Prenatal life and post-natal psychopathology: evidence for negative gene–birth weight interaction

M. C.  WICHERS  a1, S.  PURCELL  a1, M.  DANCKAERTS  a1, C.  DEROM  a1, R.  DEROM  a1, R.  VLIETINCK  a1 and J.  VAN OS  a1 c1
a1 Department of Psychiatry and Neuropsychology, Maastricht University, Maastricht, The Netherlands; Social, Genetic and Developmental Psychiatry Research Centre and Division of Psychological Medicine, Institute of Psychiatry, London; and Department of Child Psychiatry, University Hospital Gasthuisberg, and Centre for Human Genetics, Catholic University of Leuven, Leuven, Belgium


Background. Many studies suggest that pregnancy and birth complications (PBCs) are environmental risk factors for child psychopathology. However, it is not known whether the effects of PBCs occur independently of genetic predisposition. The current study examined the possibility of gene–environment interaction in a twin design.

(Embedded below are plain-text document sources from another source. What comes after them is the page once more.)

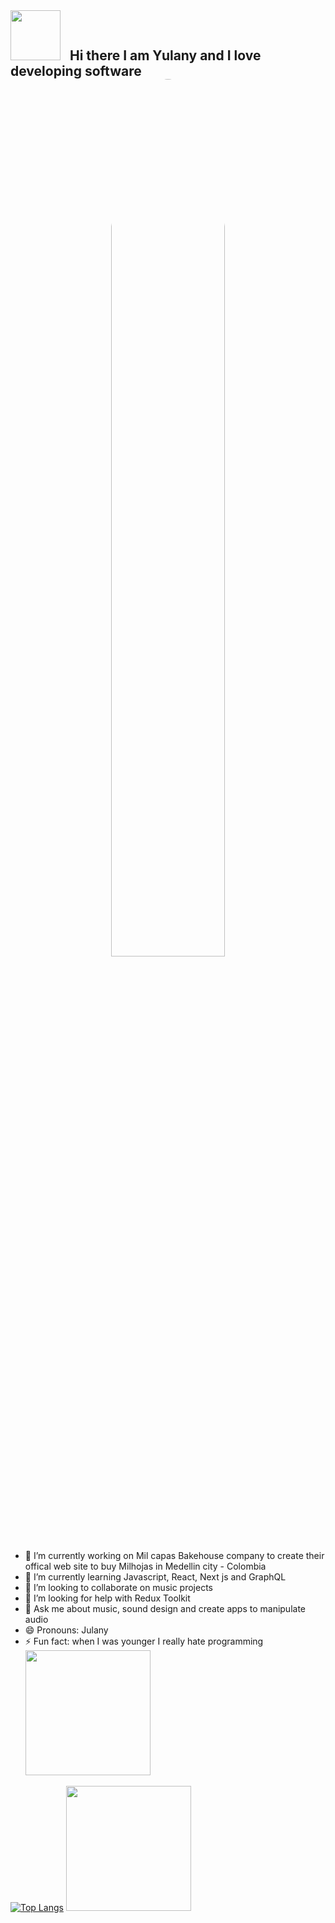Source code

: <div id="header" style="display: flex; align-items: left;">
 
  <h2 style="margin: 0;"> <img src="https://media.giphy.com/media/ZgPRqAT6qdUCk13ZCC/giphy.gif" width="80" style="margin-right: 10px;"> Hi there I am Yulany and I love developing software  </h2> 
</div>
 


<div id="header" align="center">
  <img src="https://media.giphy.com/media/L1R1tvI9svkIWwpVYr/giphy.gif" width="60%" style=" border-radius: 50%;"  />
  
</div>

- 🔭 I’m currently working on Mil capas Bakehouse company to create their offical web site to buy Milhojas in Medellin city - Colombia  
- 🌱 I’m currently learning Javascript, React, Next js and GraphQL 
- 👯 I’m looking to collaborate on music projects 
- 🤔 I’m looking for help with Redux Toolkit
- 💬 Ask me about music, sound design and create apps to manipulate audio 
- 😄 Pronouns: Julany
- ⚡ Fun fact: when I was younger I really hate programming            
<img src="https://media.giphy.com/media/mS6uPUhffZEYSBBmzx/giphy.gif" width="200"></img>
   
    

               

[![Top Langs](https://github-readme-stats.vercel.app/api/top-langs/?username=Yulanyandrea&layout=compact&theme=vision-friendly-dark)](https://github.com/anuraghazra/github-readme-stats)  <img src="https://media.giphy.com/media/qQRfz2VfUbDeebczif/giphy.gif" width="200"/>    
 












<!--
**Yulanyandrea/Yulanyandrea** is a ✨ _special_ ✨ repository because its `README.md` (this file) appears on your GitHub profile.

Here are some ideas to get you started:


-->
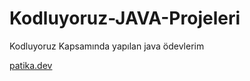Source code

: # Kodluyoruz-JAVA-Projeleri
Kodluyoruz Kapsamında yapılan java ödevlerim

[patika.dev](https://patika.dev)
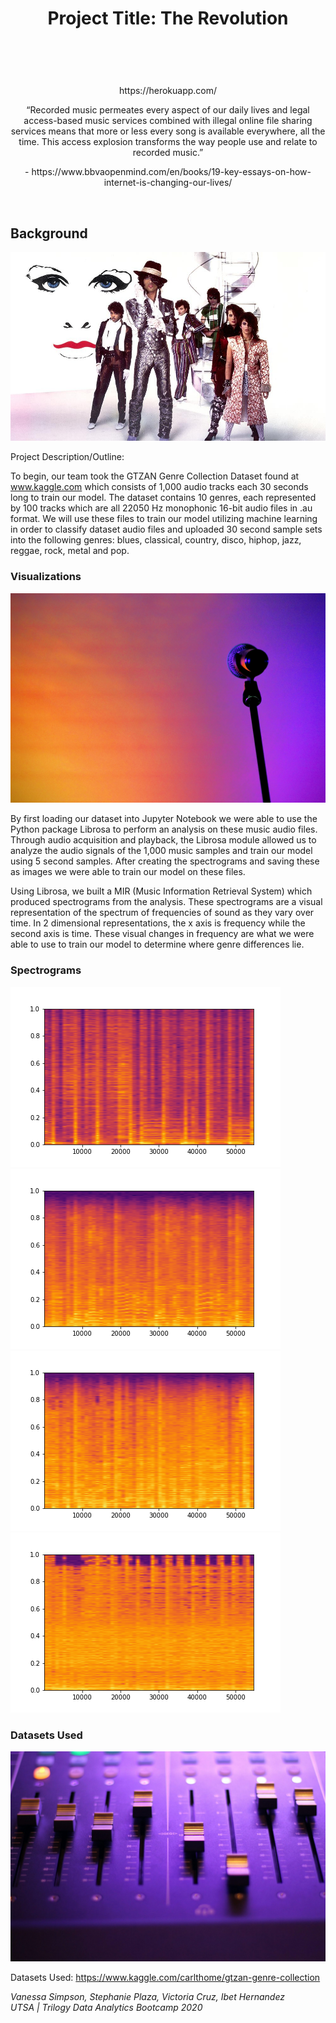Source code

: <h1><p align="center"><strong> Project Title:  The Revolution </strong></p>
<br>
<p align="center">
</h1>

<p align="center">https://herokuapp.com/</p>

<p align="center">“Recorded music permeates every aspect of our daily lives and legal access-based music services combined with illegal online file sharing services means that more or less every song is available everywhere, all the time. This access explosion transforms the way people use and relate to recorded music.”

</p>

<p align="center"> - https://www.bbvaopenmind.com/en/books/19-key-essays-on-how-internet-is-changing-our-lives/    
</p>
<br>

## Background

![1-Intro](Images/1.png)

Project Description/Outline:

To begin, our team took the GTZAN Genre Collection Dataset found at www.kaggle.com which consists of 1,000 audio tracks each 30 seconds long to train our model. The dataset contains 10 genres, each represented by 100 tracks which are all 22050 Hz monophonic 16-bit audio files in .au format. We will use these files to train our model utilizing machine learning in order to classify dataset audio files and uploaded 30 second sample sets into the following genres: blues, classical, country, disco, hiphop, jazz, reggae, rock, metal and pop.

### Visualizations
![2-Prince](Images/2.png)

By first loading our dataset into Jupyter Notebook we were able to use the Python package Librosa to perform an analysis on these music audio files. Through audio acquisition and playback, the Librosa module allowed us to analyze the audio signals of the 1,000 music samples and train our model using 5 second samples. After creating the spectrograms and saving these as images we were able to train our model on these files. 

Using Librosa, we built a MIR (Music Information Retrieval System) which produced spectrograms from the analysis. These spectrograms are a visual representation of the spectrum of frequencies of sound as they vary over time. In 2 dimensional representations, the x axis is frequency while the second axis is time. These visual changes in frequency are what we were able to use to train our model to determine where genre differences lie. 


### Spectrograms
   ![3-Specs](Images/disco00000.png)
   ![4-Specs](Images/blues00000.png)
   ![5-Specs](Images/hiphop00000.png)
   ![6-Specs](Images/metal00000.png)

### Datasets Used 

   ![7-Music](Images/3.png)

Datasets Used:
https://www.kaggle.com/carlthome/gtzan-genre-collection

    
   <i>Vanessa Simpson, Stephanie Plaza, Victoria Cruz, Ibet Hernandez
</i>
   <br>
   <i>UTSA | Trilogy Data Analytics Bootcamp 2020</i>
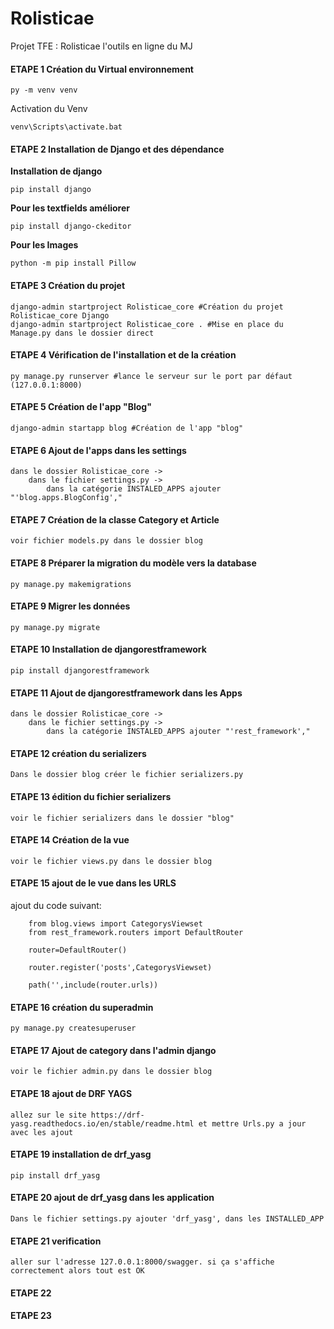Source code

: # Rolisticae
Projet TFE : Rolisticae l'outils en ligne du MJ


#### ETAPE 1 Création du Virtual environnement

    py -m venv venv

Activation du Venv

    venv\Scripts\activate.bat


#### ETAPE 2 Installation de Django et des dépendance

**Installation de django**

    pip install django 

**Pour les textfields améliorer**

    pip install django-ckeditor 

**Pour les Images**

    python -m pip install Pillow

#### ETAPE 3 Création du projet

    django-admin startproject Rolisticae_core #Création du projet Rolisticae_core Django
    django-admin startproject Rolisticae_core . #Mise en place du Manage.py dans le dossier direct

#### ETAPE 4 Vérification de l'installation et de la création

    py manage.py runserver #lance le serveur sur le port par défaut (127.0.0.1:8000)

#### ETAPE 5 Création de l'app "Blog"

    django-admin startapp blog #Création de l'app "blog"

#### ETAPE 6 Ajout de l'apps dans les settings

    dans le dossier Rolisticae_core ->
        dans le fichier settings.py ->
            dans la catégorie INSTALED_APPS ajouter "'blog.apps.BlogConfig',"

#### ETAPE 7 Création de la classe Category et Article

    voir fichier models.py dans le dossier blog

#### ETAPE 8 Préparer la migration du modèle vers la database

    py manage.py makemigrations

#### ETAPE 9 Migrer les données

    py manage.py migrate

#### ETAPE 10 Installation de djangorestframework

    pip install djangorestframework

#### ETAPE 11 Ajout de djangorestframework dans les Apps

    dans le dossier Rolisticae_core ->
        dans le fichier settings.py ->
            dans la catégorie INSTALED_APPS ajouter "'rest_framework',"

#### ETAPE 12 création du serializers

    Dans le dossier blog créer le fichier serializers.py

#### ETAPE 13 édition du fichier serializers

    voir le fichier serializers dans le dossier "blog"

#### ETAPE 14 Création de la vue

    voir le fichier views.py dans le dossier blog

#### ETAPE 15 ajout de le vue dans les URLS

ajout du code suivant:

        from blog.views import CategorysViewset
        from rest_framework.routers import DefaultRouter

        router=DefaultRouter()

        router.register('posts',CategorysViewset)

        path('',include(router.urls))

#### ETAPE 16 création du superadmin

    py manage.py createsuperuser

#### ETAPE 17 Ajout de category dans l'admin django

    voir le fichier admin.py dans le dossier blog

#### ETAPE 18 ajout de DRF YAGS

    allez sur le site https://drf-yasg.readthedocs.io/en/stable/readme.html et mettre Urls.py a jour avec les ajout


#### ETAPE 19 installation de drf_yasg

    pip install drf_yasg

#### ETAPE 20 ajout de drf_yasg dans les application

    Dans le fichier settings.py ajouter 'drf_yasg', dans les INSTALLED_APP

#### ETAPE 21 verification

    aller sur l'adresse 127.0.0.1:8000/swagger. si ça s'affiche correctement alors tout est OK

#### ETAPE 22

#### ETAPE 23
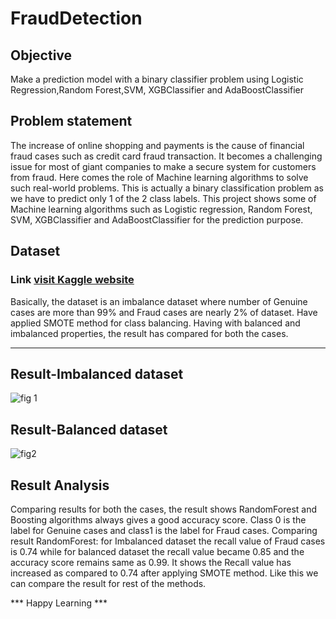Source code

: # FraudDetection
## Objective
Make a prediction model with a binary classifier problem using Logistic Regression,Random Forest,SVM, XGBClassifier and AdaBoostClassifier
## Problem statement
The increase of online shopping and payments is the cause of financial fraud cases such as credit card fraud transaction. It becomes a challenging issue for most of giant companies to make a secure system for customers from fraud. Here comes the role of Machine learning algorithms to solve such real-world problems. This is actually a binary classification problem as we have to predict only 1 of the 2 class labels. This project shows some of Machine learning algorithms such as Logistic regression, Random Forest, SVM, XGBClassifier and AdaBoostClassifier for the prediction purpose. 

## Dataset
### Link [visit Kaggle website](https://www.kaggle.com/datasets/mlg-ulb/creditcardfraud)

Basically, the dataset is an imbalance dataset where number of Genuine cases are more than 99% and Fraud cases are nearly 2% of dataset. Have applied SMOTE method for class balancing. Having with balanced and imbalanced properties, the result has compared for both the cases.

***
## Result-Imbalanced dataset
![fig 1](https://github.com/dnchinmayee/FraudDetection/assets/51435468/404f7723-8ad3-4403-afc1-62775b849ad1)
## Result-Balanced dataset
![fig2](https://github.com/dnchinmayee/FraudDetection/assets/51435468/b4d22279-a6bb-431b-a7a2-295ee2c59c6b)

## Result Analysis

Comparing results for both the cases, the result shows RandomForest and Boosting algorithms always gives a good accuracy score. Class 0 is the label for Genuine cases and class1 is the label for Fraud cases. Comparing result RandomForest: for Imbalanced dataset the recall value of Fraud cases is 0.74 while for balanced dataset the recall value became 0.85 and the accuracy score remains same as 0.99. It shows the Recall value has increased as compared to 0.74 after applying SMOTE method. Like this we can compare the result for rest of the methods.

*** Happy Learning ***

Method. The East Flanders Prospective Twin Survey prospectively records the births of all twin pairs born in East Flanders, Belgium. The current study included 760 twin pairs aged 6–17 years. Multilevel regression analysis was used to assess the effects of several PBCs collected around the time of birth. Using structural equation modelling, ACE models assuming additive genetic (A), shared environmental (C) and unique environmental (E) influences, were compared in order to examine whether the contribution of genetic factors to parent-rated child problem behaviour varied as a function of exposure to dichotomously and continuously defined PBCs.

Results. A main independent effect of lower birth weight, corrected for gestational age (small for gestational age – SGA), on child problem behaviour was found. In addition, there was an interaction between genetic influence and SGA, in that being smaller for gestational age resulted in less influence of additive genetic factors on individual differences in problem behaviour.

Conclusions. Results are suggestive of negative gene–birth weight interaction. Children who are SGA are less sensitive to the genetic effects, and those with high genetic vulnerability are less sensitive to the effects of being SGA in bringing about post-natal mental health effects.

c1 Address for correspondence: Professor Jim Van Os, Department of Psychiatry and Neuropsychology, Maastricht University, European Graduate School of Neuroscience, PO Box 616, 6200 MD Maastricht, The Netherlands.